Requirement:
Write out again the entries from the first line to the line that includes "text_box [818, 78, 1260, 520]", keeping both of those lines.

--

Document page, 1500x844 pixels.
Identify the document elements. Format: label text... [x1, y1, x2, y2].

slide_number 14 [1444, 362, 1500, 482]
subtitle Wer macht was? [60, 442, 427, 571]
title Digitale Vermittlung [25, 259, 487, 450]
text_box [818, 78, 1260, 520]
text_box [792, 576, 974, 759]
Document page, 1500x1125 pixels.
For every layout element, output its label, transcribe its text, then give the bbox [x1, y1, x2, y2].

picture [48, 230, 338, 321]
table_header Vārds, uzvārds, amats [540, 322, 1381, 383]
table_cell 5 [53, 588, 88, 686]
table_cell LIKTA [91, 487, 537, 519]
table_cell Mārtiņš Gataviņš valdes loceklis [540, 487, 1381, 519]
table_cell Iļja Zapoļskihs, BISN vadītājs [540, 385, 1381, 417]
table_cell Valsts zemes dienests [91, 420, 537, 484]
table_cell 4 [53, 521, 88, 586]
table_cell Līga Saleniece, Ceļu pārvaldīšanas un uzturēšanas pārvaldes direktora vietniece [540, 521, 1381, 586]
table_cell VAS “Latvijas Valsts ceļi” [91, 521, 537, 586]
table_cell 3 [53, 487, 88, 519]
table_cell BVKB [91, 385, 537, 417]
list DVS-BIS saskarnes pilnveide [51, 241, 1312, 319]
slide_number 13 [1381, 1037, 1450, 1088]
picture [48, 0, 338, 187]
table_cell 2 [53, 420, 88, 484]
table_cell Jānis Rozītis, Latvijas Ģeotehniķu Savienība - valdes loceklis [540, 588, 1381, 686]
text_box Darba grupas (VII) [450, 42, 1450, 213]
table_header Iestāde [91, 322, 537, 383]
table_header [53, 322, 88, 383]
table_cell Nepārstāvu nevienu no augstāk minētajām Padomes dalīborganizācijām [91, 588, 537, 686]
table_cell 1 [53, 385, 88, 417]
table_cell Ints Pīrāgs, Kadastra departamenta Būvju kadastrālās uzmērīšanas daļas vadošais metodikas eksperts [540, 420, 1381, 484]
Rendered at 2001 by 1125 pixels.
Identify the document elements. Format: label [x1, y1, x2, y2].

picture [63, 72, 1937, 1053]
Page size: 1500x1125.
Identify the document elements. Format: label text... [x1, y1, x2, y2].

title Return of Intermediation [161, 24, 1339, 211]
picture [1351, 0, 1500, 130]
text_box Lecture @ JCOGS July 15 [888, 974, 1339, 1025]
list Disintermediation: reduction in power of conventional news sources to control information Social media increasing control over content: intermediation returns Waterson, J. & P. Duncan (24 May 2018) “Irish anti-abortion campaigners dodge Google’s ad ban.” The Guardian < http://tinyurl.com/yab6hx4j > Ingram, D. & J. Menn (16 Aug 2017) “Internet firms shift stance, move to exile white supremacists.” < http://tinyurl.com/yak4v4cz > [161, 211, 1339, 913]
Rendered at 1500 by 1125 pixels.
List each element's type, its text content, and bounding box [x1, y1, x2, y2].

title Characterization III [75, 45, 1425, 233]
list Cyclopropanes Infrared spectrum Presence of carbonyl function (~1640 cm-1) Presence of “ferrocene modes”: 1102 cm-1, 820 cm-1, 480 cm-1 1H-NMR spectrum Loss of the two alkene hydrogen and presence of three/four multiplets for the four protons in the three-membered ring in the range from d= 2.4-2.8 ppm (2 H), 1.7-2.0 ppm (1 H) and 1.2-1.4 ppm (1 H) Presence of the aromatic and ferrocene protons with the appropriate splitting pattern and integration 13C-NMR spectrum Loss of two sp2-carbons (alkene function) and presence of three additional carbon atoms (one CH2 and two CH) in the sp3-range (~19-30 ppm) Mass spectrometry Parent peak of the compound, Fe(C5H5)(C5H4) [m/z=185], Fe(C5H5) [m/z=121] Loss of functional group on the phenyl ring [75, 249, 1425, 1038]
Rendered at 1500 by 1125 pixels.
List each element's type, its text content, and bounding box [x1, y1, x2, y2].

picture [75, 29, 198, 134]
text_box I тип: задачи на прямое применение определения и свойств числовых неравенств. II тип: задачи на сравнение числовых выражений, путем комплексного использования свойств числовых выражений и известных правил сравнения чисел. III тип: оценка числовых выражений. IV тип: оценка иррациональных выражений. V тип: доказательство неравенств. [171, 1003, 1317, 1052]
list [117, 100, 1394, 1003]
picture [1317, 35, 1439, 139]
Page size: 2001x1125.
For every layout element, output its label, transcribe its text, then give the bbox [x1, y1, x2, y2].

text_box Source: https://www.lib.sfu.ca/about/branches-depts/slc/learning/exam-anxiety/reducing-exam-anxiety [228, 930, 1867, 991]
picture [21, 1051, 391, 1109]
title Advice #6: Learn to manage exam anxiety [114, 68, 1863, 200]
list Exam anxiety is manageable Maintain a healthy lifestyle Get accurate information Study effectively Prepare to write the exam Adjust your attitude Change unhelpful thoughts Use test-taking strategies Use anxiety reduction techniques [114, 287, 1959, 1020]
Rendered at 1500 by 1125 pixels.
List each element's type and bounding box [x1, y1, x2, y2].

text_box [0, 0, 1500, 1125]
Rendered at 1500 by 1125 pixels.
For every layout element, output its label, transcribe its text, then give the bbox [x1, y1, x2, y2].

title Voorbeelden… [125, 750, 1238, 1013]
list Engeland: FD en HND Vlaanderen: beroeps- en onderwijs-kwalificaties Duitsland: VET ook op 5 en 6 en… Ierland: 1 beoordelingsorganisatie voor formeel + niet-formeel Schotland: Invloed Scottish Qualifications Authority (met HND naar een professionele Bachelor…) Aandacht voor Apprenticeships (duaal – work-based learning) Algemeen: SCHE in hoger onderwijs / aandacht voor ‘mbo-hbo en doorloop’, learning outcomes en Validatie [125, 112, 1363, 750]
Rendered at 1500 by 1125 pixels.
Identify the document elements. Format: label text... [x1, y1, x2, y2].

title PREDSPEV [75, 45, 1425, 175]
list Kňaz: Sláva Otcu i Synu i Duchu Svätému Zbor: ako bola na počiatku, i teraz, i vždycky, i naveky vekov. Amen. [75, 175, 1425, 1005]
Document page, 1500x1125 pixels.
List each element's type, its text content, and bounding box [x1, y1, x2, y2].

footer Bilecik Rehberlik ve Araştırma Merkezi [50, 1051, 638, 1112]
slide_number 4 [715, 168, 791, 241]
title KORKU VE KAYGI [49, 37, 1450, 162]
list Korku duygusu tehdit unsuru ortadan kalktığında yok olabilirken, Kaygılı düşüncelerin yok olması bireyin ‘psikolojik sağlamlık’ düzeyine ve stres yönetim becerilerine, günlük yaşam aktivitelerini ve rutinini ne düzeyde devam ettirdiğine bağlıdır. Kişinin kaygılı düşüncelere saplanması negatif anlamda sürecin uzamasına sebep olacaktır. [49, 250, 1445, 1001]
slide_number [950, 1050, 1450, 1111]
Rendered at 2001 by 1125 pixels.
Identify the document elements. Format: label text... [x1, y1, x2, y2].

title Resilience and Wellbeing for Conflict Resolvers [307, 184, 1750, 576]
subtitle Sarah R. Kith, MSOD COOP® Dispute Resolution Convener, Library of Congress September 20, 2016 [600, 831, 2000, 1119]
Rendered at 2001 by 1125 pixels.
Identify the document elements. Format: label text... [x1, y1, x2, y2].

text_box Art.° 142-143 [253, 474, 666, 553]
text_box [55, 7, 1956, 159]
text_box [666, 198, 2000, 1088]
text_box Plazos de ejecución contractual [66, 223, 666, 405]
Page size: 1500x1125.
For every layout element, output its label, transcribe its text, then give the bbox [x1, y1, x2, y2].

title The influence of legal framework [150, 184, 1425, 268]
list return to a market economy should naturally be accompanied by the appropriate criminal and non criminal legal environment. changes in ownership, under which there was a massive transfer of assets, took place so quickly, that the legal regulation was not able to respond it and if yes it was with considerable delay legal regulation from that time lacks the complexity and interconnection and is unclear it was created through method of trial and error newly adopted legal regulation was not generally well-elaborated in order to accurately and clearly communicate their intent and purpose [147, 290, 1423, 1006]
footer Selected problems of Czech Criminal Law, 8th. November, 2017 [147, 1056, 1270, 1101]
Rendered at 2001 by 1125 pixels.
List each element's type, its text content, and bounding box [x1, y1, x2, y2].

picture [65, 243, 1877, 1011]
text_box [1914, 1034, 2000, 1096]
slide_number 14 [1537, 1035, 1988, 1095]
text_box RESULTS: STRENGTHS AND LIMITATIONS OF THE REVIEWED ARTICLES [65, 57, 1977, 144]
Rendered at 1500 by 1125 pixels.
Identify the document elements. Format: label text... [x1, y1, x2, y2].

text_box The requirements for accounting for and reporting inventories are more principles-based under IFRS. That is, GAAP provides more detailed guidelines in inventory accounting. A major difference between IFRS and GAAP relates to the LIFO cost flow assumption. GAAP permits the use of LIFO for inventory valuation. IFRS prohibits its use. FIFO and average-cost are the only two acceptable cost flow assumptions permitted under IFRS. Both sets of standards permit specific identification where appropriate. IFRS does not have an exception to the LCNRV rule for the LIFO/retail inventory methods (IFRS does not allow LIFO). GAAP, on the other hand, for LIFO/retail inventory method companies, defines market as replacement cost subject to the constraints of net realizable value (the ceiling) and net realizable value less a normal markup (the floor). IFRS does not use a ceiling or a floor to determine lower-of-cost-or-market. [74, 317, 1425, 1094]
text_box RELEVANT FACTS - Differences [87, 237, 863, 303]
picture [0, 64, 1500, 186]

--

Answer area:
Document page, 1500x844 pixels.
Identify the document elements. Format: label text... [x1, y1, x2, y2].

slide_number 14 [1444, 362, 1500, 482]
subtitle Wer macht was? [60, 442, 427, 571]
title Digitale Vermittlung [25, 259, 487, 450]
text_box [818, 78, 1260, 520]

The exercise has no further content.